The PGObserver tool was developed at Zalando during the past years to monitor performance metrics of our different PostgreSQL clusters. Due to our use of a stored procedure (SProc) API layer our strong focus was on monitoring that API layer. However the number of metrics was increased to include other metrics relevant to PostgreSQL performance:
Number of calls.
Run time per procedure.
Self time per procedure.
Sequential and index scans.
Inserts, (hot) updates, deletes.
Table and index sizes.
Cache hits vs disk hits.
CPU load is tracked
WAL amount written is tracked
Dashboard with top stored procedures for the last 1 and 3 hours. Displaying top 10 by number of calls, total time spend, and average run time. These values can be customized on the configuration file.
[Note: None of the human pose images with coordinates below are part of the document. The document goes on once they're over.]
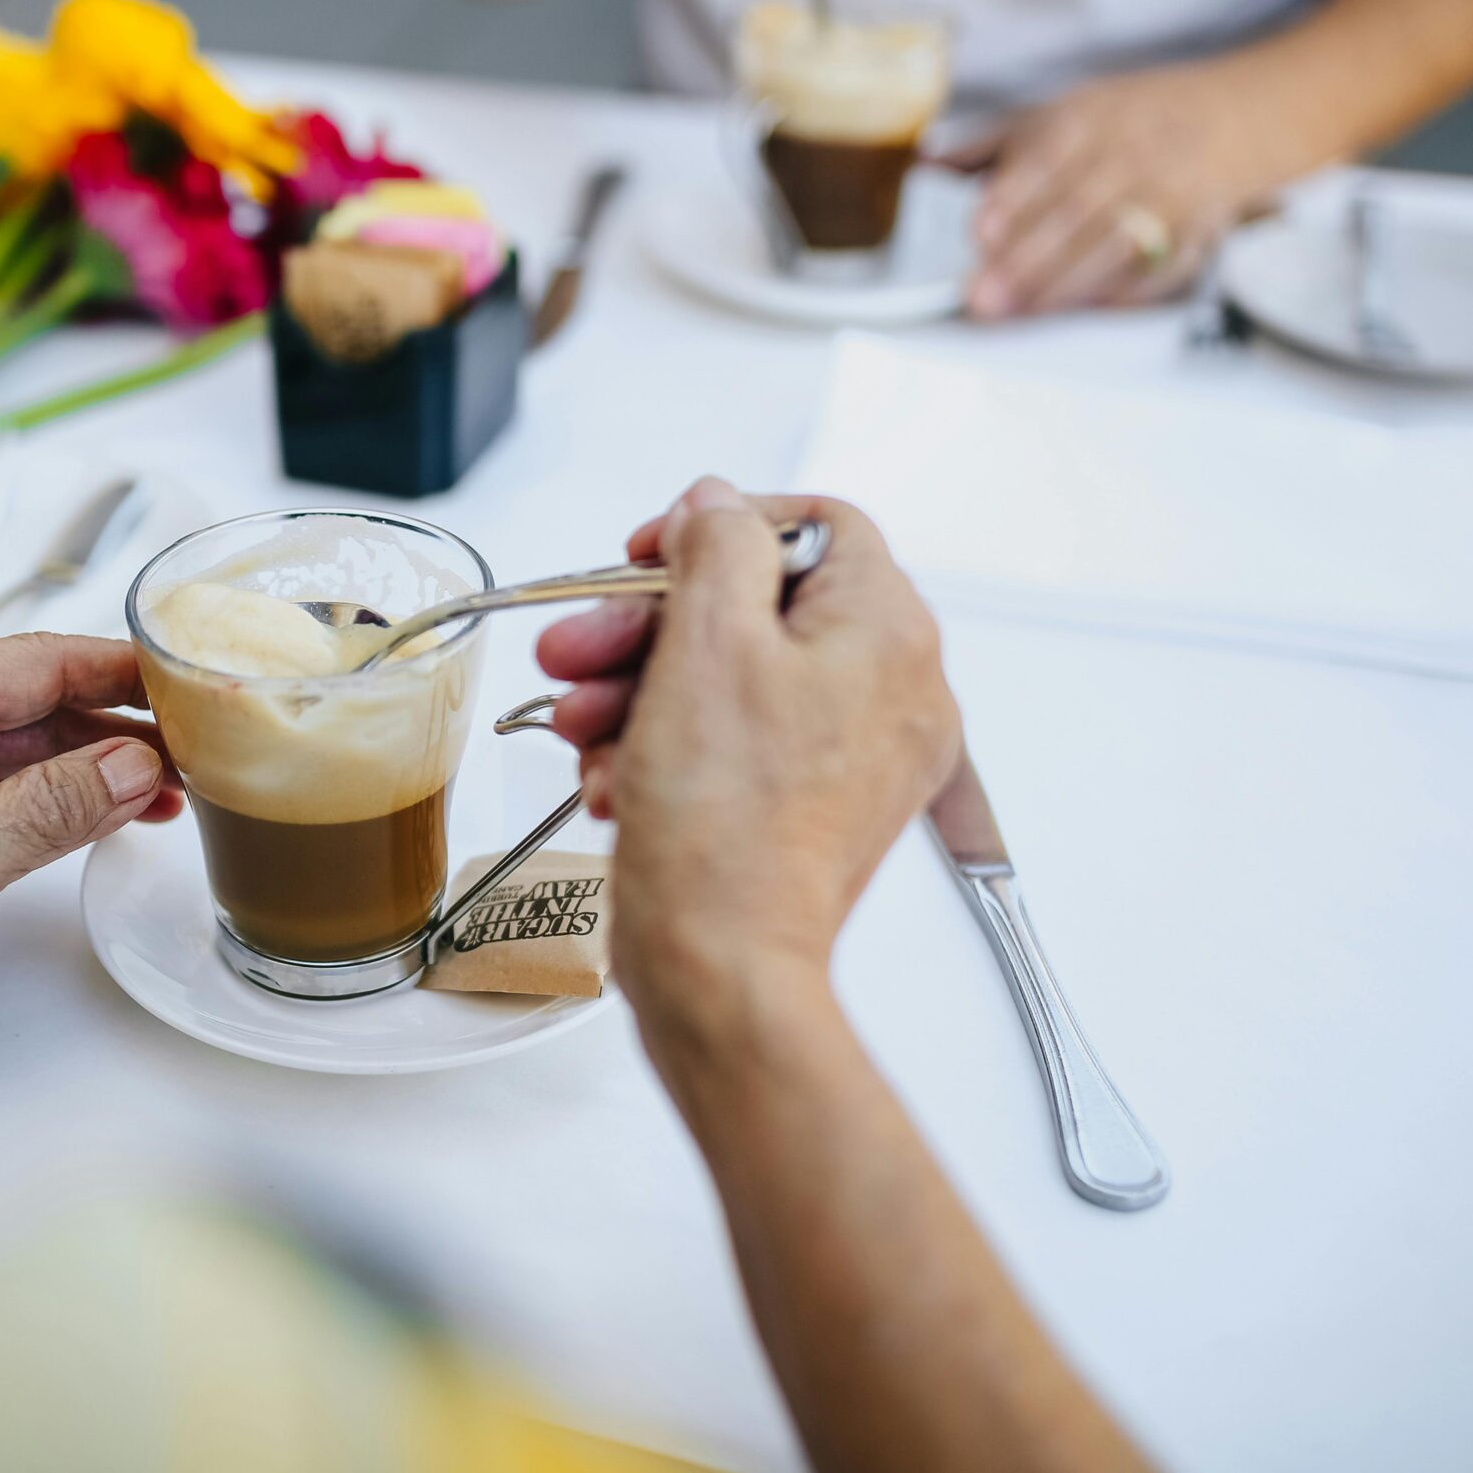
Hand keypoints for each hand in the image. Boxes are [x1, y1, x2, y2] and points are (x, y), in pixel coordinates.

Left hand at [0, 634, 181, 1094]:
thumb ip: (51, 808)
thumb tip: (130, 765)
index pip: (36, 661)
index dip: (120, 667)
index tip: (188, 673)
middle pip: (35, 702)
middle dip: (118, 723)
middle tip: (199, 742)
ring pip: (23, 752)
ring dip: (94, 770)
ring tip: (170, 788)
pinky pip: (2, 798)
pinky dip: (59, 807)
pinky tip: (105, 819)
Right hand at [536, 480, 958, 1025]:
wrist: (723, 967)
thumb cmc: (726, 825)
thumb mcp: (708, 640)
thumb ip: (718, 544)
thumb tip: (717, 506)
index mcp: (889, 632)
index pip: (817, 525)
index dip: (720, 525)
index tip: (651, 553)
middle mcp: (893, 691)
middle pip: (758, 608)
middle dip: (649, 625)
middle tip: (579, 647)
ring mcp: (857, 756)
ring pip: (734, 678)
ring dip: (640, 690)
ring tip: (580, 724)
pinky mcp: (816, 808)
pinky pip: (736, 744)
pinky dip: (667, 748)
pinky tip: (617, 778)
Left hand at [957, 65, 1273, 319]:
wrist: (1232, 117)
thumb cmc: (1127, 122)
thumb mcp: (1060, 111)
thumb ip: (991, 143)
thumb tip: (926, 163)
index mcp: (1089, 120)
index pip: (1047, 157)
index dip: (1014, 195)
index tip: (979, 231)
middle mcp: (1130, 156)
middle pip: (1077, 211)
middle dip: (1027, 257)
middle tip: (982, 295)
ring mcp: (1167, 197)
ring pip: (1116, 245)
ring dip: (1065, 283)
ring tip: (1018, 311)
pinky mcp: (1196, 235)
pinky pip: (1164, 269)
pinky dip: (1127, 292)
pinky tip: (1088, 311)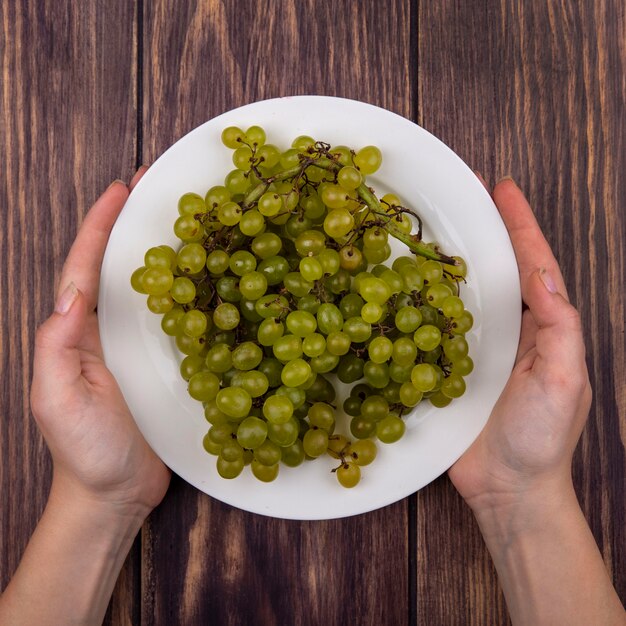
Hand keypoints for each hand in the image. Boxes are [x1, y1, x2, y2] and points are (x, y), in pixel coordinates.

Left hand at [30, 170, 170, 517]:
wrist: (114, 492)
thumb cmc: (83, 450)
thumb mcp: (55, 400)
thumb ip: (56, 347)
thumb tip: (71, 294)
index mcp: (74, 334)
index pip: (84, 268)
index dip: (99, 226)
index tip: (120, 189)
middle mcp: (104, 331)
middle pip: (117, 267)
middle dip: (130, 224)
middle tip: (155, 187)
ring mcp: (135, 347)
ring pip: (150, 288)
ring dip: (163, 250)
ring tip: (187, 219)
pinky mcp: (163, 363)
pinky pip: (176, 318)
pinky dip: (188, 291)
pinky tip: (209, 276)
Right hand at [449, 178, 591, 520]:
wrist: (508, 489)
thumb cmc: (543, 439)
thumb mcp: (567, 380)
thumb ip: (559, 327)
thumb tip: (541, 275)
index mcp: (543, 327)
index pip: (534, 264)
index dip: (519, 224)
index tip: (502, 189)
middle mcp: (509, 330)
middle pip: (496, 269)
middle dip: (482, 230)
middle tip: (459, 194)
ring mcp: (476, 348)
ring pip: (461, 293)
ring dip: (447, 259)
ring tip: (426, 227)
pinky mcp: (446, 367)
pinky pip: (432, 327)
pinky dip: (420, 302)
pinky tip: (400, 286)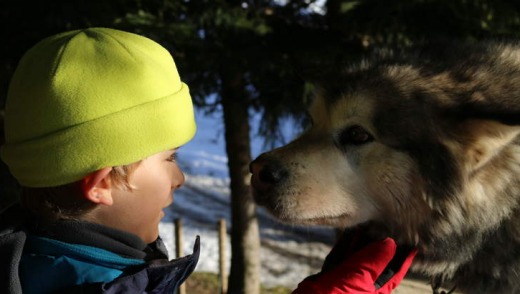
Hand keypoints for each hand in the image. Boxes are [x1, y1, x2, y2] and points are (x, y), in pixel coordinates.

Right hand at [292, 230, 416, 293]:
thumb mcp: (361, 277)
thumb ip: (374, 259)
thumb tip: (389, 244)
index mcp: (375, 292)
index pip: (394, 273)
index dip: (403, 258)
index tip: (412, 244)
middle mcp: (363, 286)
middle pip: (375, 262)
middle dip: (380, 245)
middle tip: (388, 225)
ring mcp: (346, 281)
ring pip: (357, 258)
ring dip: (362, 241)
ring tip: (369, 224)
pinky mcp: (331, 276)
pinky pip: (341, 257)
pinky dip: (345, 244)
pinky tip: (350, 231)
General stats about a specific stored procedure. These graphs are all rendered on the browser, so you can use the mouse to zoom in and out to specific time frames.
Graphs showing CPU load and time spend in stored procedures, quickly showing displaying if something is of, e.g., lock contention.
Basically PGObserver consists of two components, a Python web frontend plus a Java data gatherer. One gatherer takes care of monitoring a defined set of PostgreSQL databases and snapshotting the performance views in defined intervals. The amount of snapshots can be configured on a per database per metric way, giving you more flexibility what you want to monitor and how much data will be created. You can setup more than one gatherer, if required, each with its own set of clusters to monitor.